Qui veut l’échec de la transition énergétique ?
Article paru dans Le Matin Dimanche le 03.12.2023Qui a intérêt à faire échouer la transition énergétique ? On peut légitimement se poser la question après la décision de certaines associations proches de la nature de lancer le référendum contre la réforme de l’énergie, à peine approuvée par le Parlement et les votations qui s’annoncent sur le retour du nucléaire. Des oppositions et des remises en cause qui prennent en tenaille la transition énergétique et retardent sa mise en œuvre.
Avec la guerre en Ukraine, la sécurité énergétique n’est plus garantie. La menace d’une pénurie plane. Or la demande en électricité va grimper ces prochaines années de manière significative (de 25 à 40%) en raison de l’électrification et de la digitalisation de notre société. Pour éviter que la Suisse se retrouve dans le noir, le Parlement a mis en place le « Mantelerlass », loi-cadre indispensable pour sortir des énergies fossiles et de notre dépendance de l’étranger.
Cette réforme est le fruit d’un solide compromis fondé sur la stratégie énergétique 2050 qui a été acceptée par le peuple en 2017. Elle apporte une contribution décisive à la sécurité de notre approvisionnement en électricité et à la réalisation des objectifs climatiques. Elle donne l’occasion à la Suisse de booster le développement des énergies vertes et l’efficience énergétique durant ces prochaines années.
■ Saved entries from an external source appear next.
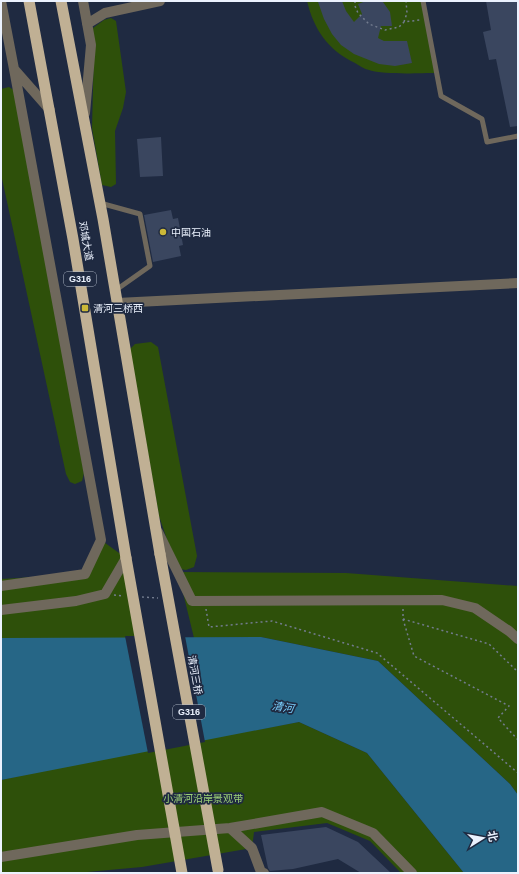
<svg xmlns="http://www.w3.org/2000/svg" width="519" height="874" viewBox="0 0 519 874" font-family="Helvetica,'Noto Sans SC',sans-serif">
  <rect width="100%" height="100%" fill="#1f2a41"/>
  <!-- green -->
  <path fill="#2e500a" d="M307,1H422L436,73C419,73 384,75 369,70C364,69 360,66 355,63C328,50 314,30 307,1Z
    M111,18L116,21L126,92L123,108L115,131L116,184L111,187L102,185L92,128L94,48L93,28L104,20Z
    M9,87L15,91L84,473L82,481L75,484L70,482L66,474L1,174V89Z
    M151,342L158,347L197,556L194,567L186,570L180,569L172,554L159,516L130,349L135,344Z
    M101,540L126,558L140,638H1V579L85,574Z
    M178,572L346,573L518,586V795L510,784L378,661L261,637L194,638Z
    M299,722L367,753L464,873H401L370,841L327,823L254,832L252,848L142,867L76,873H1V780L118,755Z"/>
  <!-- water -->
  <path fill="#266686" d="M261,637L378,661L510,784L518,795V873H464L367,753L299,722L1,780V638Z"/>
  <!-- pier -->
  <path fill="#1f2a41" d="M125,636H185L205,742L148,753Z"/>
  <!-- building -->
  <path fill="#3a465f" d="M325,1H342L346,11L354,22L362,14L358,4L366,1L383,2L390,12L392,26H381L378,38L384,41H407L412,63L395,66L379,64L354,54L341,45L332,34L324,19L318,2Z
    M486,1H518V126L510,127L496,59L489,60L483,32L491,30Z
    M161,137L163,176L140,177L137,139Z
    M171,210L173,219L178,218L183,245L179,246L181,256L153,262L144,215Z
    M326,827L358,842L391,873H361L338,859L293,869L270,871L268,868L261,835Z"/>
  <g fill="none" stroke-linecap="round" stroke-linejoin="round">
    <!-- path -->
    <path stroke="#737c8f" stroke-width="1.5" stroke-dasharray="2 3" stroke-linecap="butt" d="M355,1V6L358,13L369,24L385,30L399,27L404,22L420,20
      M404,22L407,13L406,1
      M114,595L124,596
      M142,597L158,598
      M206,609L209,627L272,621L377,653L518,773
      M403,609V619L489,644L518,672
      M403,619L414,656L509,706L498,718L518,740"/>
    <!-- service -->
    <path stroke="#6f685c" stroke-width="5" d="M423,1L441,96L482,119L487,142L518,136
      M100,203L140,214L150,266L116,290"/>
    <!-- minor -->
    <path stroke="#6f685c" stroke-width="10" d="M158,532L192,601L442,600L475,608L509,631L518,639
      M1,610L76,601L105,594L126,558
      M230,828L252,848L261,872L264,873
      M1,857L137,835L230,828L322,812L373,833L412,873"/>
    <!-- tertiary -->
    <path stroke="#6f685c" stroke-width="10" d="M1,1L14,69L50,110
      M83,1L91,45L85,113
      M87,24L105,13L160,1
      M117,303L518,283
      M1,586L85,574L101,540L14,69"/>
    <!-- trunk -->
    <path stroke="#c0b094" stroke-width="11" d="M29,1L73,239L126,558
      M61,1L103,219L160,554"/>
    <!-- trunk-bridge -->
    <path stroke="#c0b094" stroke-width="11" d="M160,554L218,870
      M126,558L182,873"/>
  </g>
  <!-- markers -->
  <g fill="#ccb938" stroke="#1f2a41" stroke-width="1.5">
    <circle cx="163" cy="232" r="4"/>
    <rect x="81" y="304" width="8" height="8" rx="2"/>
  </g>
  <g text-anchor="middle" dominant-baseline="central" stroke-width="3.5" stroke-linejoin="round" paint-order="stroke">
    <!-- shield labels -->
    <g fill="#1f2a41" stroke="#aeb6c5" stroke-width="1">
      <rect x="64" y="272" width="32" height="14" rx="3"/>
      <rect x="173" y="705" width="32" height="14" rx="3"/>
    </g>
    <g font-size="9" font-weight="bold" fill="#ebf2fe">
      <text x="80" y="279">G316</text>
      <text x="189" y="712">G316</text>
    </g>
    <!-- poi labels -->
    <g font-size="10" fill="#ebf2fe" stroke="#1f2a41" text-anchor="start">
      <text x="171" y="232">中国石油</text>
      <text x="93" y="308">清河三桥西</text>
    </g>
    <!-- street labels -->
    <g font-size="10" fill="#ebf2fe" stroke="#1f2a41">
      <text transform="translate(86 241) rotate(80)">邓城大道</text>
      <text transform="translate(195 675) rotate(80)">清河三桥</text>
    </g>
    <!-- park labels -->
    <g font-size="10" fill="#9dd176" stroke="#1f2a41">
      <text x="203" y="798">小清河沿岸景观带</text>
    </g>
    <!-- water labels -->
    <g font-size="11" font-style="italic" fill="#7acffe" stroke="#1f2a41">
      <text transform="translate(283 707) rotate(9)">清河</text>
    </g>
  </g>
  <!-- border -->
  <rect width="519" height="874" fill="none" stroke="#ebf2fe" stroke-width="4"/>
  <!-- north arrow -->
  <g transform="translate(483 838) rotate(79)" stroke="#1f2a41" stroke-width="3" paint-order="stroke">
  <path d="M0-3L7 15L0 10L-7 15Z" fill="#ebf2fe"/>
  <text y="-6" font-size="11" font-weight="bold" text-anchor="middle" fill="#ebf2fe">北</text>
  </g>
</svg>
Une formidable avancée qui est pourtant mise en danger par les référendaires. Si le non au « Mantelerlass » l’emportait dans les urnes, le tournant énergétique sera sévèrement freiné. Notre pays sera confronté à une situation aux conséquences imprévisibles. Il est donc important que les Suisses réaffirment leur volonté de renforcer la transition énergétique et la sécurité de l’approvisionnement par des solutions pragmatiques, ciblées et économiquement supportables.
Surtout que d’autres mesures seront nécessaires. Il s’agira notamment d’accélérer les procédures pour produire et distribuer l’énergie sur les réseaux.
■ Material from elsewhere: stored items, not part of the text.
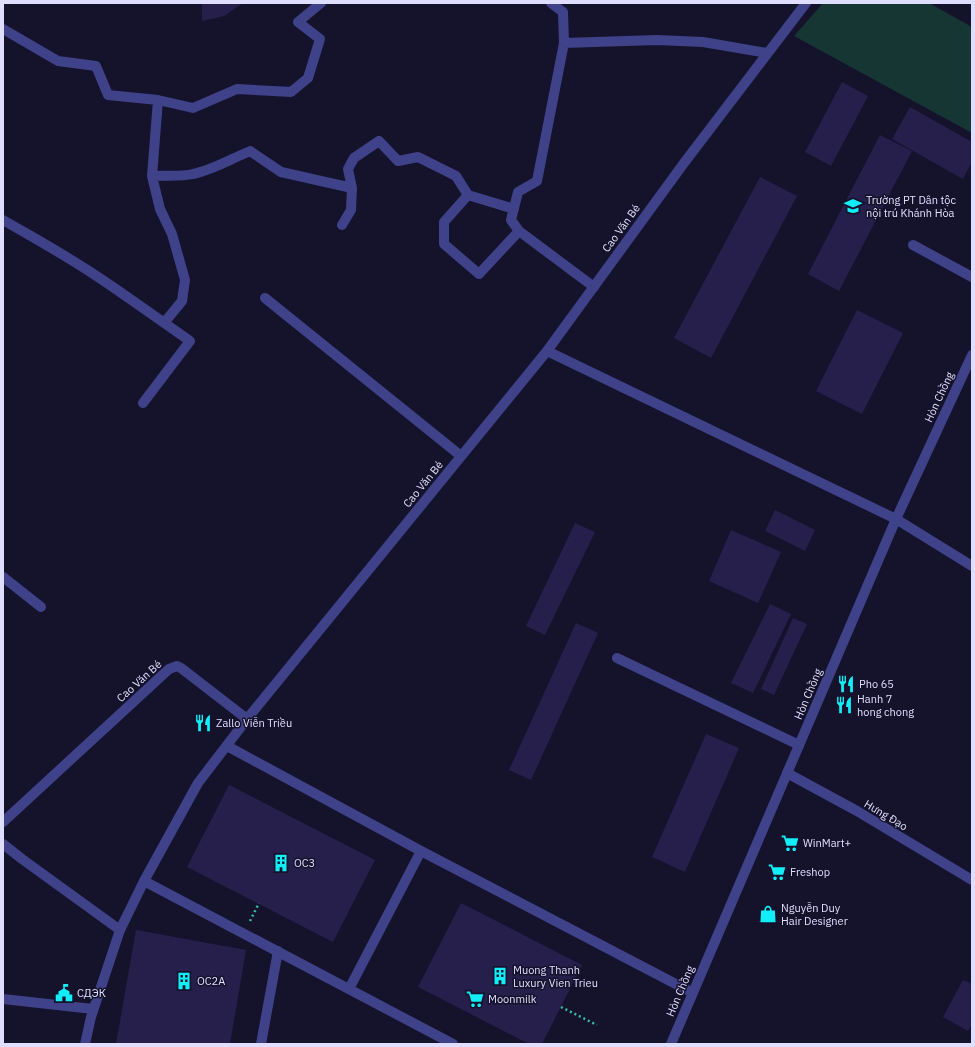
<svg xmlns="http://www.w3.org/2000/svg" width="975" height="1047" font-family="'IBM Plex Sans',sans-serif">
<style>
.green{fill:#163633}
.building{fill:#261f4c}
.lines{fill:none;stroke-linecap:round;stroke-linejoin:round}
.path{stroke:#35bbab;stroke-width:2.5;stroke-dasharray:2 3;stroke-linecap:butt}
.lane{stroke:#3f4189;stroke-width:10}
.street{stroke:#3f4189;stroke-width:10}
.labels{text-anchor:middle;stroke-width:3;stroke-linejoin:round;paint-order:stroke}
.poi-label{font-size:11px;fill:#e0defe;stroke:#15122c;text-anchor:start}
.street-label{font-size:11px;fill:#e0defe;stroke:#15122c}
</style>
<rect width="100%" height="100%" fill="#15122c"/>
<!-- green -->
<path class="green" d="M823,3h106l43,24v106l-178,-97z"/>
<!-- building -->
<path class="building" d="M202,3h41l-19,13 -22,5z
M842,82l26,14 -37,70 -26,-14z
M910,107l62,35v20l-9,17 -71,-40z
M880,135l32,16 -73,140 -31,-17z
M760,177l37,19 -86,162 -37,-20z
M857,310l46,23 -41,81 -46,-23z
M775,510l40,20 -10,21 -40,-20z
M575,523l20,9 -50,103 -19,-9z
M731,530l50,22 -23,51 -49,-22z
M770,604l21,10 -38,79 -22,-10z
M793,618l14,6 -33,71 -13,-6z
M576,623l22,10 -67,147 -22,-10z
M706,734l33,14 -54,124 -33,-15z
M229,785l146,75 -42,82 -146,-75z
M461,903l121,62 -40,79h-13l-111,-57z
M136,930l110,20 -16,94h-114z
M963,980l9,4v40l-4,7 -25,-14z"/>
<g class="lines">
<!-- path -->
<path class="path" d="M250,921l9,-18
M561,1007l36,18"/>
<!-- lane -->
<path class="lane" d="M551,3l12,9 1,31
M3,29l55,32 38,5 12,29 50,5 35,8 44,-19 54,3 17,-14 12,-39 -22,-17 23,-19
M158,100l-6,76 8,33 12,25 13,46 -3,21 -18,22
M152,176c13,-1 28,1 41,-2 20,-4 38,-15 57,-23l31,21 71,16
M468,195l46,14
M3,220c31,18 62,35 92,55 32,21 63,44 95,66l-47,62
M342,225l9,-15 1,-22 -4,-19 6,-11 25,-17 19,20 20,-4 38,19 12,19 -24,27v22l35,30 40,-43
M913,245l59,32
M594,287l-75,-56 -8,-11 7,-28 19,-11 27,-138 93,-3 46,2 64,11
M265,298l196,158
M896,519l76,47
M3,577l38,30
M617,658l182,87
M787,773l70,38 115,69
M3,844l19,15 98,71"/>
<!-- street -->
<path class="street" d="M547,351l349,168
M227,746l194,105 272,142
M3,822l166,-153 8,-3 4,2 66,51 300,-368 137,-188 122,-160
M144,881l309,163
M349,989l72,-138
M3,999l90,10
M85,1044l6,-27 29,-87 24,-49 54,-98 49,-64
M261,1044l17,-93
M671,1044l225,-525 76,-164"/>
</g>
<!-- icons -->
<defs>
<g id="school-bare" transform="scale(1.38)"><path d="M0-5L7-2L0 1L-7-2ZM-4 1L0 2.5L4 1V4Q0 6-4 4Z" fill="#11eef7" stroke="#15122c" stroke-width="2.5" paint-order="stroke"/></g>
<g id="restaurant-bare" transform="scale(1.38)"><path d="M-5-6h1v4h1v-4h1v4h1v-4h1v5L-1.5 .5V6h-2V.5L-5-1ZM5-6V6H3V1.5H1.5Q1.5-4 5-6Z" fill="#11eef7" stroke="#15122c" stroke-width="2.5" paint-order="stroke"/></g>
<g id="supermarket-bare" transform="scale(1.38)"><path d="M-6-5.5h2.5l.6 2H6L4.5 2H-2.5L-4.4-4H-6ZM-1.5 3.2a1.3 1.3 0 1 0 .1 0ZM3 3.2a1.3 1.3 0 1 0 .1 0Z" fill="#11eef7" stroke="#15122c" stroke-width="2.5" paint-order="stroke"/></g>
<g id="building-bare" transform="scale(1.38)"><path d="M-4-6H4V6H1V3H-1V6H-4ZM-2.5-4.3h1.7v1.8h-1.7ZM.8-4.3h1.7v1.8H.8ZM-2.5-1h1.7V.8h-1.7ZM.8-1h1.7V.8H.8Z" fill="#11eef7" stroke="#15122c" stroke-width="2.5" paint-order="stroke"/></g>
<g id="shop-bare" transform="scale(1.38)"><path d="M-5-2.5h2.3a2.7 3.5 0 0 1 5.4 0H5L5.5 6h-11ZM-1.5-2.5h3a1.5 2.3 0 0 0-3 0Z" fill="#11eef7" stroke="#15122c" stroke-width="2.5" paint-order="stroke"/></g>
<g id="civic-bare" transform="scale(1.38)"><path d="M-.6-6.5H3V-4.5H.6V-3L4-1V1h2V6H-6V1h2V-1L-.6-3ZM-1.2 2.5V6h2.4V2.5Z" fill="#11eef7" stroke="#15122c" stroke-width="2.5" paint-order="stroke"/></g>
</defs>
<g fill-rule="evenodd">
<use href="#school-bare" x="853" y="206"/>
<use href="#restaurant-bare" x="846" y="684"/>
<use href="#restaurant-bare" x="844" y="705"/>
<use href="#restaurant-bare" x="203" y="723"/>
<use href="#supermarket-bare" x="790" y="843"/>
<use href="#building-bare" x="281" y="863"/>
<use href="#supermarket-bare" x="777" y="872"/>
<use href="#shop-bare" x="768" y="914"/>
<use href="#building-bare" x="500" y="976"/>
<use href="#building-bare" x="184" y="981"/>
<use href="#civic-bare" x="64" y="993"/>
<use href="#supermarket-bare" x="475" y="999"/>
</g>
<g class="labels">
<!-- poi labels -->
<g class="poi-label">
<text x="866" y="204">Trường PT Dân tộc<tspan x="866" dy="13">nội trú Khánh Hòa</tspan></text>
<text x="859" y="688">Pho 65</text>
<text x="857" y="703">Hanh 7<tspan x="857" dy="13">hong chong</tspan></text>
<text x="216" y="727">Zallo Viễn Triều</text>
<text x="803" y="847">WinMart+</text>
<text x="294" y="867">OC3</text>
<text x="790" y="876">Freshop</text>
<text x="781" y="912">Nguyễn Duy<tspan x="781" dy="13">Hair Designer</tspan></text>
<text x="513" y="974">Muong Thanh<tspan x="513" dy="13">Luxury Vien Trieu</tspan></text>
<text x="197" y="985">OC2A</text>
<text x="77" y="997">СДЭК</text>
<text x="488" y="1003">Moonmilk</text>
</g>
<!-- street labels -->
<g class="street-label">
<text transform="translate(621 228) rotate(-54)" y="4">Cao Văn Bé</text>
<text transform="translate(939 397) rotate(-65)" y="4">Hòn Chồng</text>
<text transform="translate(423 484) rotate(-51)" y="4">Cao Văn Bé</text>
<text transform="translate(139 681) rotate(-42)" y="4">Cao Văn Bé</text>
<text transform="translate(808 694) rotate(-67)" y="4">Hòn Chồng</text>
<text transform="translate(886 815) rotate(31)" y="4">Hưng Đạo</text>
<text transform="translate(680 991) rotate(-67)" y="4">Hòn Chồng</text>
</g>
</g>
<!-- border -->
<rect width="975" height="1047" fill="none" stroke="#e0defe" stroke-width="8"/>
</svg>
Peu de personnes réalisent que la Suisse est le pays le plus en retard en Europe pour le déploiement des énergies renouvelable. Certes le Parlement s’est prononcé favorablement sur le « Wind express ». Mais cela ne permettra que de gagner 2 à 3 ans sur une durée moyenne de 20 à 25 ans.
Notre pays peut faire mieux. Il devrait s’inspirer de ses voisins européens où le rythme est nettement plus rapide. Les délais s’étendent sur 4 à 6 ans. Dans une directive, l’Union européenne demande même que ces périodes soient ramenées à 2 ans.
La transition énergétique va devoir également affronter un autre écueil : l’initiative populaire « Stop au blackout », ne tardera pas à être déposée. Elle veut autoriser à nouveau la construction de centrales nucléaires. Si l’on peut comprendre le souci d’approvisionner notre pays en énergie, le projet donne de faux espoirs. Les problèmes d’approvisionnement à court et moyen terme ne peuvent pas être réglés par l’atome.
Aucune centrale nucléaire ne sera construite dans les 5 à 10 ans à venir. Car la technologie des nouveaux réacteurs et les coûts ne sont pas maîtrisés. La gestion des déchets radioactifs n’est pas non plus résolue. Enfin, l’acceptation populaire est loin d’être acquise. S’il faut 25 ans pour bâtir des éoliennes, il est illusoire que de nouvelles usines atomiques prennent moins de temps.
Pour réussir la transition énergétique, il faut non seulement soutenir les énergies renouvelables et l’efficience énergétique mais également investir davantage dans les technologies de demain. Y compris dans le nucléaire afin qu’il devienne une énergie plus sûre. La Suisse, le pays de l’innovation, a des ressources et des capacités à faire valoir, avec notamment ses Hautes Ecoles, le CERN. Des plus-values qui passent aussi par une intensification des collaborations internationales.
La transition énergétique est en marche. Elle a été voulue par le peuple. Concentrons-nous sur sa concrétisation plutôt que de nous laisser entraîner dans des discussions dogmatiques qui nous font perdre du temps. On en a déjà suffisamment gaspillé, en mettant des intérêts privés avant l’intérêt général.